染谷:その”nuriéはもったいないバンドだ“っていう言葉も死ぬほど聞かされました。死ぬほど言われます。それは常々言われてるんですけど、僕らに原因があるからそうなってると思ってるんで。”こうした方がいいよ“とか、”もったいない“ってその人たちに対して、僕らがそう見えてるっていうのは事実なんで。一旦それを受け止めようとはしてます。じゃあ、なんでそう見えてるんやろうって考えることが多い。もちろん的外れなこと言われたら”何言ってんだこいつ“って思いますけど(笑)ムカついたりは基本的にないですね、僕は。

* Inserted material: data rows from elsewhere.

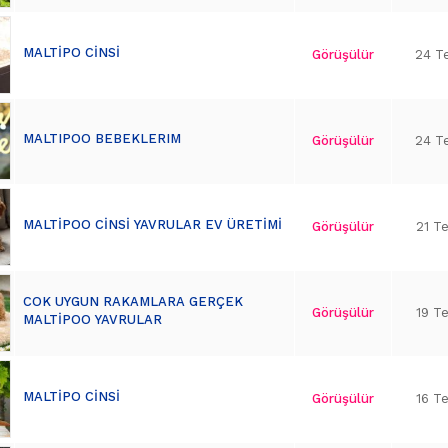
MALTİPO CİNSİ
Görüşülür
24 T
MALTIPOO BEBEKLERIM
Görüşülür
24 T
MALTİPOO CİNSİ YAVRULAR EV ÜRETİMİ
Görüşülür
21 T
COK UYGUN RAKAMLARA GERÇEK
Görüşülür
19 T
MALTİPOO YAVRULAR
MALTİPO CİNSİ
Görüşülür
16 T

────実は今回Veatsに関しても周囲からは大きな会場にチャレンジすることに肯定派もいればそうでない人もいて、ライヴ運びにも様々な意見が飛び交っている…これ実はnuriéの本質でもあるんですよね、恐らく。多彩な曲と色々な表情があるバンドスタイルのどこかしらが刺さってる故で。だからバンドマンから支持されているし、みんな好き勝手言ってくる(笑)
染谷:そうそうそうそうそう(笑)だから僕らが“僕らってこうですよ”っていう提示を今まではっきりしてこなかったからそうなってるんやろうなって思いますし、有難い意見は全部正解やと思うんですよ。でも理想は自分らはこれが正解ですって提示したことに対して、それは違うって言ってた人にもこれが正解やったなって思わせられたら一番いいんですよ。分かりにくさはあると思うんですnuriéは。
────でも別に分かりやすさはnuriéの魅力じゃない部分もあり。
染谷:音楽的なところもそうなんですけど。あんまりにも毎回毎回のリリースの世界観が違うことによって、ファンの方からしても、どうなりたいんやろうこの人たちっていうのが少なからずあるやろうなと思ってて。色々な方向での表現をしすぎてるからこそ、“nuriéのどの曲が好きとか“、”どういうことしてるnuriéが好き“とかっていうのが人によって違ってくるじゃないですか。だからこそVeatsでのワンマンや今作ってるアルバムでは、これがnuriéの軸なんだって匂いたつものを提示したいですし、自然とそうなると思います。
────誰かにとってのフェイバリットから外れてしまうんじゃないかという想いもありますか?
染谷:あ、むしろないです。軸からすごい遠いところにある曲が好きな人たちも、これがnuriéの軸やったんやって理解して好きになってくれるやろうなと自信のあるものを作っているので。まだ先ですけど、The・nuriéなアルバムになるはずです。